Al paraíso nos acostumbramos pronto.

Los hombres y las mujeres que conozco tienen un poder de adaptación tremendo. Más que los anfibios. Sobre todo cuando las circunstancias van cambiando lentamente. Más los cambios radicales y prematuros les asustan. Les paralizan. A no ser que el cambio repentino sea pasar un fin de semana con los gastos pagados en Bora-Bora. Y es que al paraíso nos acostumbramos pronto. Y si no que le pregunten al padre Adán y a la madre Eva.
Como sucede con muchas de las palabras del castellano, el término adaptación proviene del latín. Y dentro de la mencionada lengua su origen reside en la palabra adaptare que es un verbo compuesto por dos partes. En primer lugar está el prefijo ad, que significa hacia, y en segundo lugar nos encontramos con el verbo aptare que vendría a traducirse como ajustar o equipar. Partiendo de esta explicación hay que subrayar que, por tal motivo, en el pasado el término adaptare se definía como ajustar una cosa a otra. Hoy en día significa lo mismo pero de una manera más pragmática.

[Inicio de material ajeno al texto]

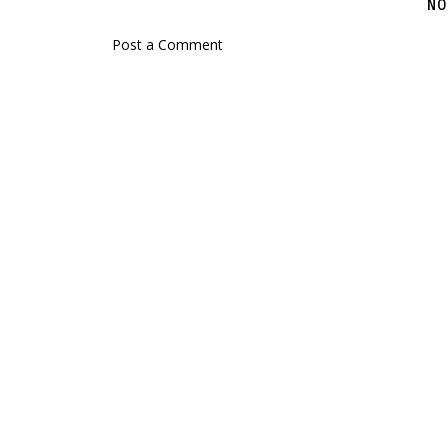
NO
Post a Comment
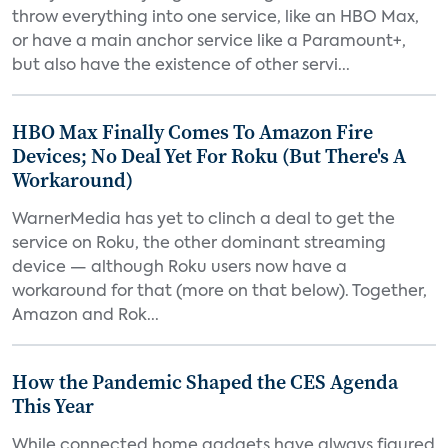
throw everything into one service, like an HBO Max,
or have a main anchor service like a Paramount+,
but also have the existence of other servi...
HBO Max Finally Comes To Amazon Fire
Devices; No Deal Yet For Roku (But There's A
Workaround)
WarnerMedia has yet to clinch a deal to get the
service on Roku, the other dominant streaming
device — although Roku users now have a
workaround for that (more on that below). Together,
Amazon and Rok...
How the Pandemic Shaped the CES Agenda
This Year
While connected home gadgets have always figured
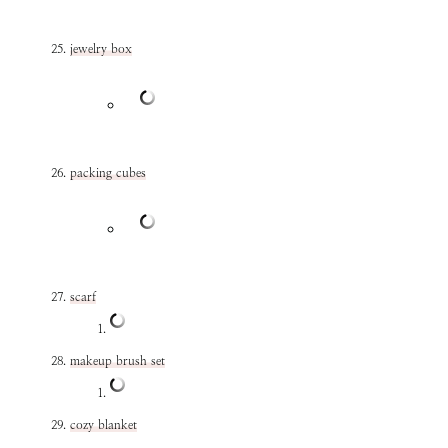
jewelry box
packing cubes
scarf
makeup brush set
cozy blanket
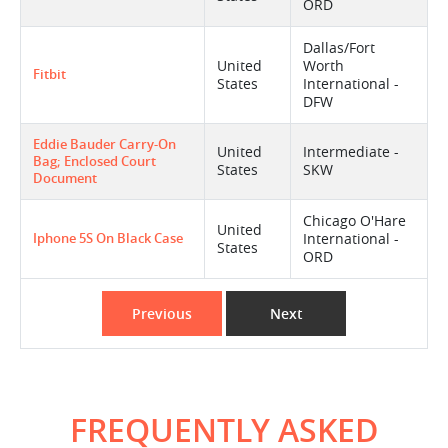
ORD
Dallas/Fort
United
Worth
Fitbit
States
International -
DFW
Eddie Bauder Carry-On
United
Intermediate -
Bag; Enclosed Court
States
SKW
Document
Chicago O'Hare
United
Iphone 5S On Black Case
International -
States
ORD
Previous
Next
FREQUENTLY ASKED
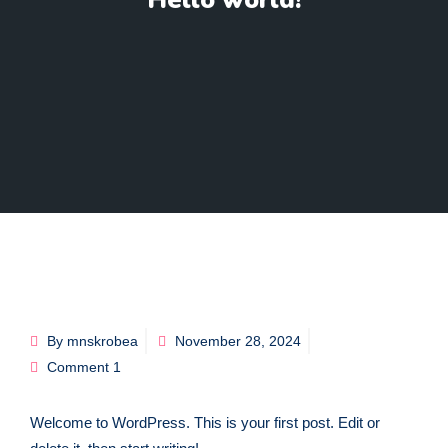
Hello world!
By mnskrobea
November 28, 2024
Comment 1
Welcome to WordPress. This is your first post. Edit or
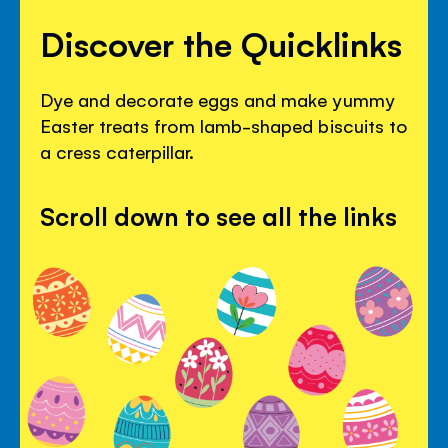
Discover the Quicklinks
Dye and decorate eggs and make yummy
Easter treats from lamb-shaped biscuits to
a cress caterpillar.
Scroll down to see all the links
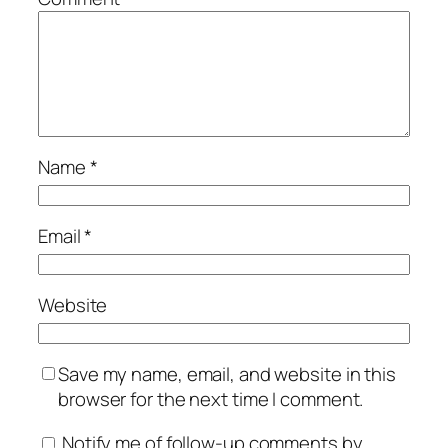
Name
*
Email
*
Website
Save my name, email, and website in this
browser for the next time I comment.
Notify me of follow-up comments by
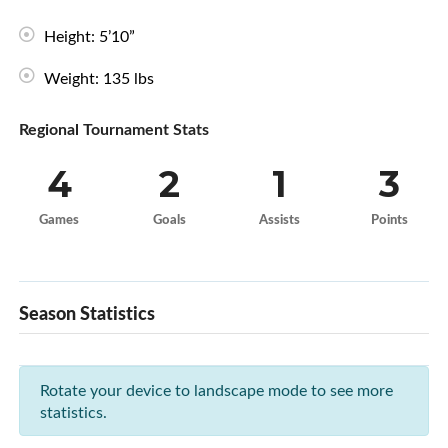
Height: 5’10”
Weight: 135 lbs
Regional Tournament Stats
4
2
1
3
Games
Goals
Assists
Points
Season Statistics
Rotate your device to landscape mode to see more
statistics.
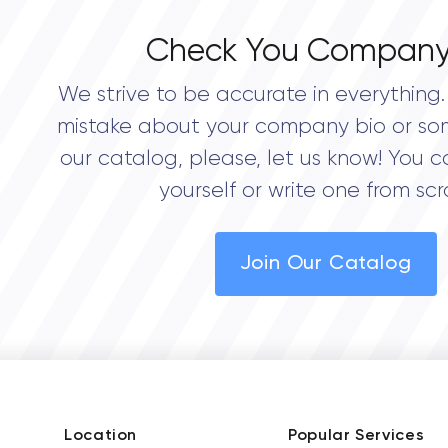
Check You Company
We strive to be accurate in everything. 
mistake about your company bio or so
our catalog, please, let us know! You c
yourself or write one from scr
Join Our Catalog
Location
Popular Services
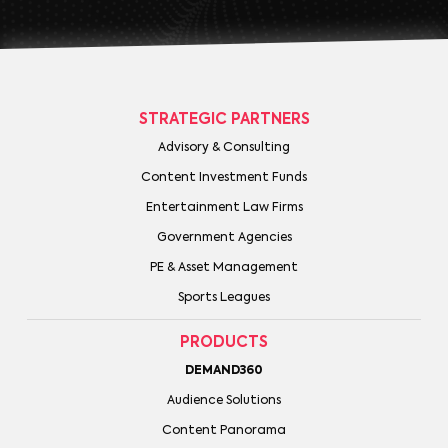
STRATEGIC PARTNERS
Advisory & Consulting
Content Investment Funds
Entertainment Law Firms
Government Agencies
PE & Asset Management
Sports Leagues
PRODUCTS
DEMAND360
Audience Solutions
Content Panorama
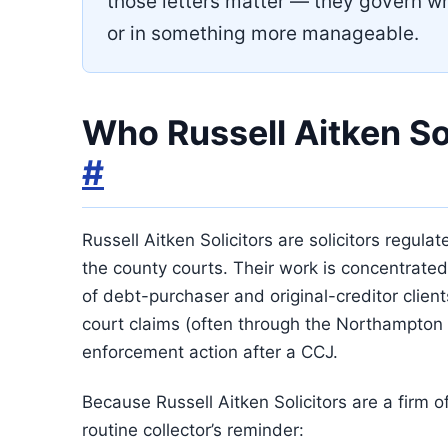
those letters matter — they govern wh
or in something more manageable.
Who Russell Aitken Sol
#
Russell Aitken Solicitors are solicitors regula
the county courts. Their work is concentrated
of debt-purchaser and original-creditor client
court claims (often through the Northampton 
enforcement action after a CCJ.
Because Russell Aitken Solicitors are a firm of
routine collector’s reminder:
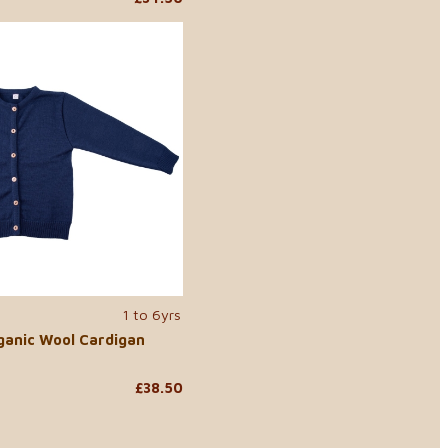
1 to 6yrs
ganic Wool Cardigan
£38.50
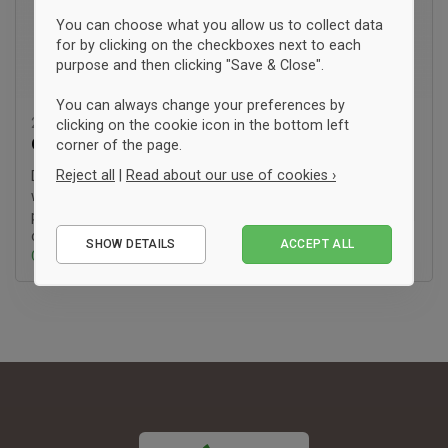
You can choose what you allow us to collect data
for by clicking on the checkboxes next to each
purpose and then clicking "Save & Close".
You can always change your preferences by
23. stycznia '26 10:22
clicking on the cookie icon in the bottom left
Guide:
SA8000
corner of the page.
Reject all
|
Read about our use of cookies ›
Do you also find yourself wishing for more transparency
when it comes to the working conditions of the people who
produce your clothes? At fairtee.dk, we are driven by the goal
Essential
of making it easier to (..)
SHOW DETAILS
ACCEPT ALL
Performance
Czytaj więcej ›
Marketing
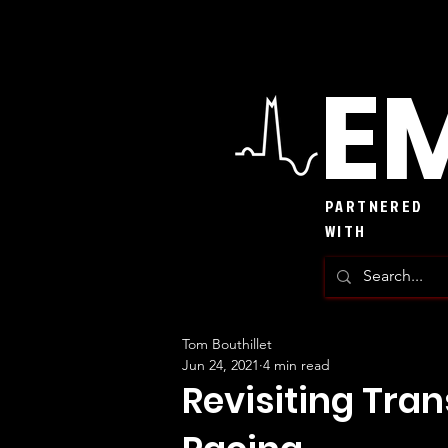
EM
PARTNERED
WITH
Tom Bouthillet
Jun 24, 2021
4 min read
Revisiting Tra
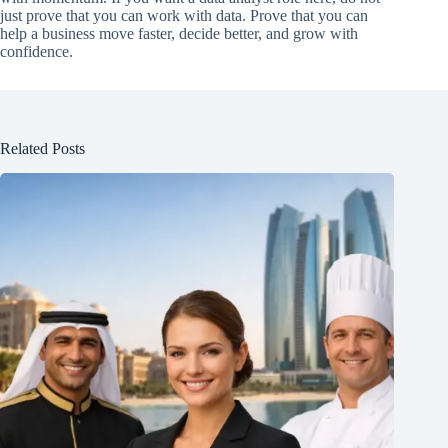
just prove that you can work with data. Prove that you can
help a business move faster, decide better, and grow with
confidence.
Related Posts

El camuflaje, por ejemplo, es una adaptación evolutiva por parte de un organismo que toma un aspecto parecido al medio que le rodea, con la intención de pasar desapercibido para los posibles depredadores. Pero esto no ocurre solo en el reino animal. No. También los humanos hacemos uso del camuflage.
Y los cristianos lo sabemos y nos aprovechamos de él. Así que a nuestras iglesias las vestimos de baluarte para que inspiren respeto, para que impongan autoridad y para que emanen poder. Para que estén a tono con la cultura y los tiempos que vivimos. Pero la culpa no es nuestra, sino de ese Jesús que se puso a hablar sobre un reino que vendría. Una especie de paraíso. Y nosotros queremos estar en primera linea de playa.
Pero ese Jesús es todo lo contrario a la idea que albergamos de un rey. Y como no hemos podido coronarle hemos hecho de su iglesia una fortaleza. Una fortaleza donde no es fácil entrar y mucho menos quedarse.